Task requirements: Leave out the pictures and repeat everything else in the records exactly.

Record extracts:
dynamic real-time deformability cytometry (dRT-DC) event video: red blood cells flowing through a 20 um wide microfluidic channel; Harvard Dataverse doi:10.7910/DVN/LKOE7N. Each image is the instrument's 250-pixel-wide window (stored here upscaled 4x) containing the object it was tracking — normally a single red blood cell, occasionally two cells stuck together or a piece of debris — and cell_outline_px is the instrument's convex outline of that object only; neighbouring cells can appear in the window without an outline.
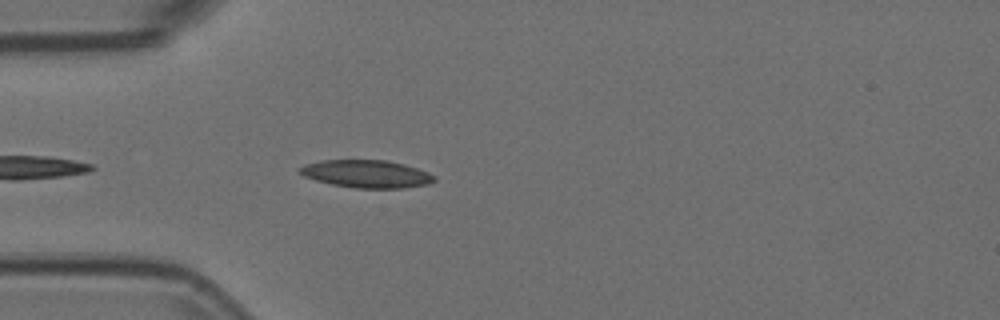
{"species": "Egyptian fruit bat (a non-hibernating species)", "species_latin": "Rousettus aegyptiacus", "temperature_condition": "room temperature", "stored_images_in_passage": 9, "camera_frame_rate_fps": 3000, "um_per_image_px": 0.085, "animal": {"sex": "female"}, "frame": {"image": 1, "passage_image": 4, "time_ms": 1.0, "image_size_px": [1000, 320], "cell_outline_px": [[436, 180], [428, 184], [404, 188], [352, 188], [332, 184], [316, 180], [304, 176], [296, 172], [296, 168], [304, 164], [320, 160], [384, 160], [404, 164], [428, 172], [436, 176]], "centroid_in_image_um": [31.11, 14.78], "position_along_channel_um": 53.9, "area_um2": 21.91}}
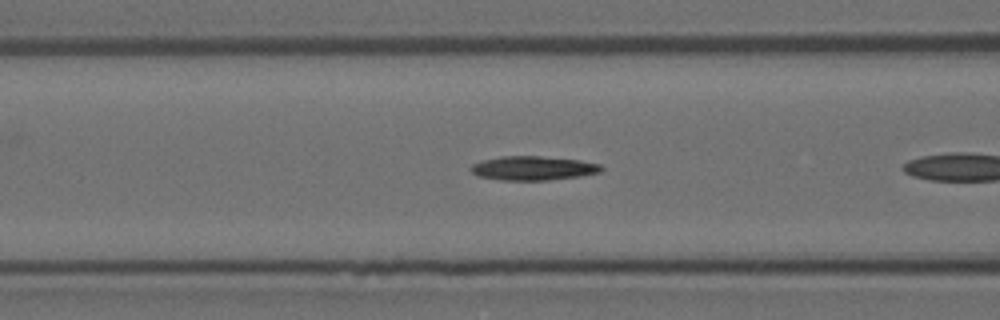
{"frame": {"image": 2, "passage_image": 7, "time_ms": 2.0, "image_size_px": [1000, 320], "cell_outline_px": [[604, 168], [600, 172], [580, 176], [548, 180], [500, 180], [480, 176], [472, 172], [468, 168], [472, 164], [484, 160], [500, 156], [540, 156], [580, 160], [600, 164]], "centroid_in_image_um": [45.32, 14.29], "position_along_channel_um": 121.3, "area_um2": 18.26}}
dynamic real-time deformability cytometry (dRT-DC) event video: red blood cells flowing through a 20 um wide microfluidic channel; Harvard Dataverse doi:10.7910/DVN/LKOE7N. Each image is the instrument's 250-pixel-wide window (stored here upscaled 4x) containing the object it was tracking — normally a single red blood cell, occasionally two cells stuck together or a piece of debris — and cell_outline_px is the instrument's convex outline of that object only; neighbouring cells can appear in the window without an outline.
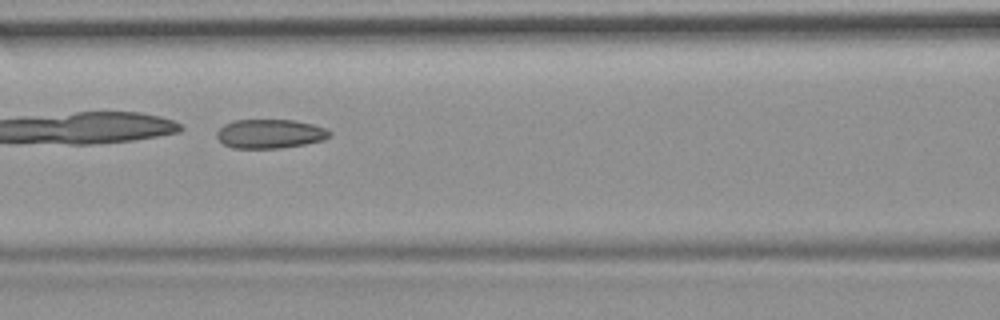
{"species": "common noctule bat (a hibernating species)", "species_latin": "Nyctalus noctula", "temperature_condition": "room temperature", "stored_images_in_passage": 14, "camera_frame_rate_fps": 3000, "um_per_image_px": 0.085, "animal": {"sex": "female", "body_mass_g": 19.9}, "frame": {"image": 1, "passage_image": 7, "time_ms": 7.667, "image_size_px": [1000, 320], "cell_outline_px": [[332, 136], [324, 140], [304, 144], [280, 148], [232, 148], [224, 144], [216, 136], [216, 132], [224, 124], [232, 120], [292, 120], [312, 124], [324, 128], [332, 132]], "centroid_in_image_um": [22.95, 11.37], "position_along_channel_um": 143.7, "area_um2": 19.13}}
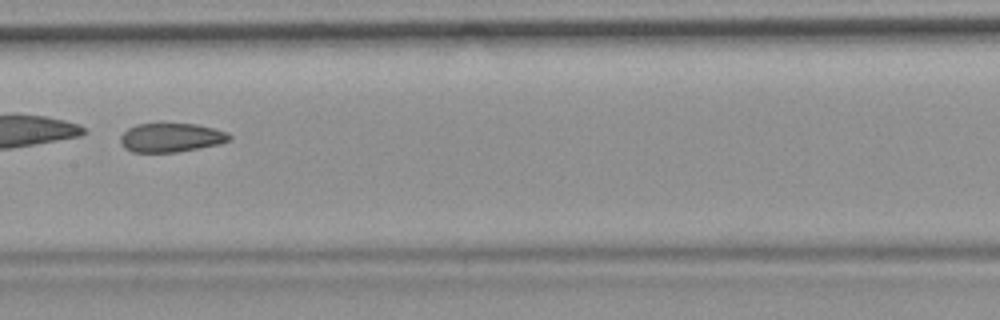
{"frame": {"image": 2, "passage_image": 8, "time_ms": 9.0, "image_size_px": [1000, 320], "cell_outline_px": [[232, 140], [216, 144], [176, 152], [132, 152], [124, 148], [120, 144], [120, 136], [128, 128], [136, 124], [196, 124], [228, 132], [232, 136]], "centroid_in_image_um": [14.51, 11.69], "position_along_channel_um": 192.9, "area_um2": 18.26}}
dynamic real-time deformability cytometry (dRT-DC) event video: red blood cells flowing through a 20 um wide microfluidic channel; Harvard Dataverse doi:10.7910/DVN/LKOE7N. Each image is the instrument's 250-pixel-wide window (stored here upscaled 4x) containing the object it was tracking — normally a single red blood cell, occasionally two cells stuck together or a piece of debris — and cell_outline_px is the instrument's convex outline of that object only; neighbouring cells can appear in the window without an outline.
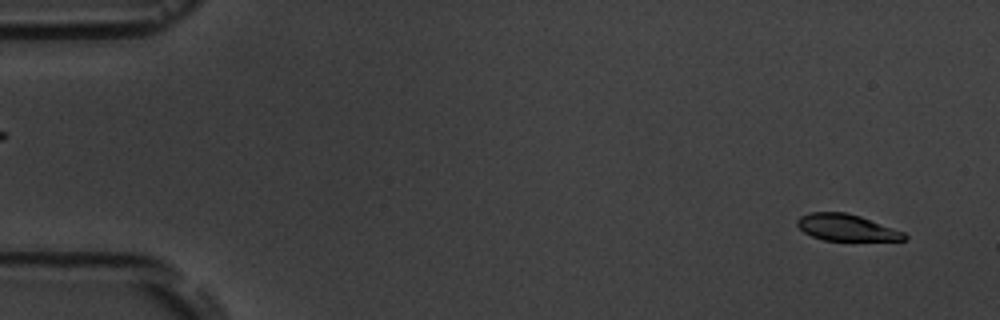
{"species": "common noctule bat (a hibernating species)", "species_latin": "Nyctalus noctula", "temperature_condition": "room temperature", "stored_images_in_passage": 2, "camera_frame_rate_fps": 3000, "um_per_image_px": 0.085, "animal": {"sex": "male", "body_mass_g": 19.5, "forearm_length_mm": 54.6}, "frame": {"image": 1, "passage_image": 2, "time_ms": 1.333, "image_size_px": [1000, 320], "cell_outline_px": [[908, 240], [824, 240], [812, 236], [804, 232], [796, 224], [796, 220], [800, 216], [808, 212], [844, 212], [860, 216], [904, 232], [908, 236]], "centroid_in_image_um": [71.93, 19.33], "position_along_channel_um": 13.1, "area_um2": 16.47}}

The reply:
dynamic real-time deformability cytometry (dRT-DC) event video: red blood cells flowing through a 20 um wide microfluidic channel; Harvard Dataverse doi:10.7910/DVN/LKOE7N. Each image is the instrument's 250-pixel-wide window (stored here upscaled 4x) containing the object it was tracking — normally a single red blood cell, occasionally two cells stuck together or a piece of debris — and cell_outline_px is the instrument's convex outline of that object only; neighbouring cells can appear in the window without an outline.
{"species": "Egyptian fruit bat (a non-hibernating species)", "species_latin": "Rousettus aegyptiacus", "temperature_condition": "room temperature", "stored_images_in_passage": 9, "camera_frame_rate_fps": 3000, "um_per_image_px": 0.085, "animal": {"sex": "female"}, "frame": {"image": 1, "passage_image": 4, "time_ms": 1.0, "image_size_px": [1000, 320], "cell_outline_px": [[436, 180], [428, 184], [404, 188], [352, 188], [332, 184], [316, 180], [304, 176], [296, 172], [296, 168], [304, 164], [320, 160], [384, 160], [404, 164], [428, 172], [436, 176]], "centroid_in_image_um": [31.11, 14.78], "position_along_channel_um": 53.9, "area_um2": 21.91}}
{"frame": {"image": 2, "passage_image": 7, "time_ms": 2.0, "image_size_px": [1000, 320], "cell_outline_px": [[604, 168], [600, 172], [580, 176], [548, 180], [500, 180], [480, 176], [472, 172], [468, 168], [472, 164], [484, 160], [500, 156], [540, 156], [580, 160], [600, 164]], "centroid_in_image_um": [45.32, 14.29], "position_along_channel_um": 121.3, "area_um2": 18.26}}
dynamic real-time deformability cytometry (dRT-DC) event video: red blood cells flowing through a 20 um wide microfluidic channel; Harvard Dataverse doi:10.7910/DVN/LKOE7N. Each image is the instrument's 250-pixel-wide window (stored here upscaled 4x) containing the object it was tracking — normally a single red blood cell, occasionally two cells stuck together or a piece of debris — and cell_outline_px is the instrument's convex outline of that object only; neighbouring cells can appear in the window without an outline.
{"species": "common noctule bat (a hibernating species)", "species_latin": "Nyctalus noctula", "temperature_condition": "room temperature", "stored_images_in_passage": 14, "camera_frame_rate_fps": 3000, "um_per_image_px": 0.085, "animal": {"sex": "female", "body_mass_g": 19.9}, "frame": {"image": 1, "passage_image": 7, "time_ms": 7.667, "image_size_px": [1000, 320], "cell_outline_px": [[332, 136], [324, 140], [304, 144], [280, 148], [232, 148], [224, 144], [216, 136], [216, 132], [224, 124], [232, 120], [292, 120], [312, 124], [324, 128], [332, 132]], "centroid_in_image_um": [22.95, 11.37], "position_along_channel_um": 143.7, "area_um2": 19.13}}
{"frame": {"image": 2, "passage_image": 8, "time_ms": 9.0, "image_size_px": [1000, 320], "cell_outline_px": [[232, 140], [216, 144], [176, 152], [132, 152], [124, 148], [120, 144], [120, 136], [128, 128], [136, 124], [196, 124], [228, 132], [232, 136]], "centroid_in_image_um": [14.51, 11.69], "position_along_channel_um": 192.9, "area_um2": 18.26}}
dynamic real-time deformability cytometry (dRT-DC) event video: red blood cells flowing through a 20 um wide microfluidic channel; Harvard Dataverse doi:10.7910/DVN/LKOE7N. Each image is the instrument's 250-pixel-wide window (stored here upscaled 4x) containing the object it was tracking — normally a single red blood cell, occasionally two cells stuck together or a piece of debris — and cell_outline_px is the instrument's convex outline of that object only; neighbouring cells can appear in the window without an outline.
{"species": "common noctule bat (a hibernating species)", "species_latin": "Nyctalus noctula", "temperature_condition": "room temperature", "stored_images_in_passage": 2, "camera_frame_rate_fps": 3000, "um_per_image_px": 0.085, "animal": {"sex": "male", "body_mass_g": 19.5, "forearm_length_mm": 54.6}, "frame": {"image": 1, "passage_image": 2, "time_ms": 1.333, "image_size_px": [1000, 320], "cell_outline_px": [[908, 240], [824, 240], [812, 236], [804, 232], [796, 224], [796, 220], [800, 216], [808, 212], [844, 212], [860, 216], [904, 232], [908, 236]], "centroid_in_image_um": [71.93, 19.33], "position_along_channel_um": 13.1, "area_um2": 16.47}}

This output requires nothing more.